戦前、横須賀における市民野球の盛衰を、
グラウンド別に四つの時期に分けて振り返ってみよう。
▼練兵場時代 大正時代になると野球熱が芽ばえた。グラウンドは、不入斗(いりやまず)の陸軍練兵場や、根岸の海軍練兵湯。
当時の軍部は、市民のために土曜、日曜日の利用を黙認。大正八、九年ごろにはチーム数は六十に及んだ、という。
当時の強豪チームは、赤心、青葉、桜、常葉木、朋友、造船、造兵、アマチャー…。アマチャーには戦後、名解説者でもあった小西得郎さんも一時、所属していた。
▼不入斗球場時代 大正十年四月に「横須賀野球協会」が創立。昭和の初めに、陸軍の好意で不入斗練兵場の一角に、
待望の野球場が完成した。木造のスタンドもでき、県下でも数少ない堂々たるものだった。ここで、優秀な少年野球選手が育った。
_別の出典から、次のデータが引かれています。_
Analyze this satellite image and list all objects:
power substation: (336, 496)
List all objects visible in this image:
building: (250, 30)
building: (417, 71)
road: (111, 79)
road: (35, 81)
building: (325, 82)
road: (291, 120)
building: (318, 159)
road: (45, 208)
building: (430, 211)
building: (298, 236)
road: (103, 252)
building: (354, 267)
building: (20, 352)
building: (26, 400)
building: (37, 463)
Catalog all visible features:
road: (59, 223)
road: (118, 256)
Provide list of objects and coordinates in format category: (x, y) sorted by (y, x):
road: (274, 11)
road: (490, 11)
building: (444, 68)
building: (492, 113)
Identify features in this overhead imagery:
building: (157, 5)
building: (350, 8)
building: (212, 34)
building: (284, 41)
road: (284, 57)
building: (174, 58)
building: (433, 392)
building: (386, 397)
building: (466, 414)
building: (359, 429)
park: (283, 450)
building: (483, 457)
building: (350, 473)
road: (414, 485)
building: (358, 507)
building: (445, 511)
また、成人では、汐留、くろがね、SE、藤床、新生、豊島、堀ノ内、鎮守府・・などの強豪チームが、プレーを競った。
野球場は十数年の運命だった。跡地には今、市立鶴久保小学校が建つ。
▼三笠球場時代 グラウンド難に苦しんだ野球協会は、市内日の出町の埋め立て地を、安田保善社から借り受けて、三笠球場を建設した。
木造のスタンドはむろん、食堂も完備。開場式には早慶新人戦が行われた、とも。三笠球場は、たこ揚げ大会、サーカス、大相撲などで、
横須賀っ子にとってなつかしい所。今そこに県横須賀合同庁舎などが建つ。
▼球場難時代 三笠球場も失った各チームは、埋め立て地や小学校の校庭を求めて、プレーを続けた。やがて敵性語の
禁止。ストライクを「よし」、ボールを「だめ」、バッターボックスを「打者箱」などといった、とか。そのうち、キャッチボールさえ、
憲兵にとがめられた、という。
戦後は、汐入小学校で野球協会が再発足。野球場も衣笠、公郷、大津、そして追浜、さらに不入斗と完備されていった。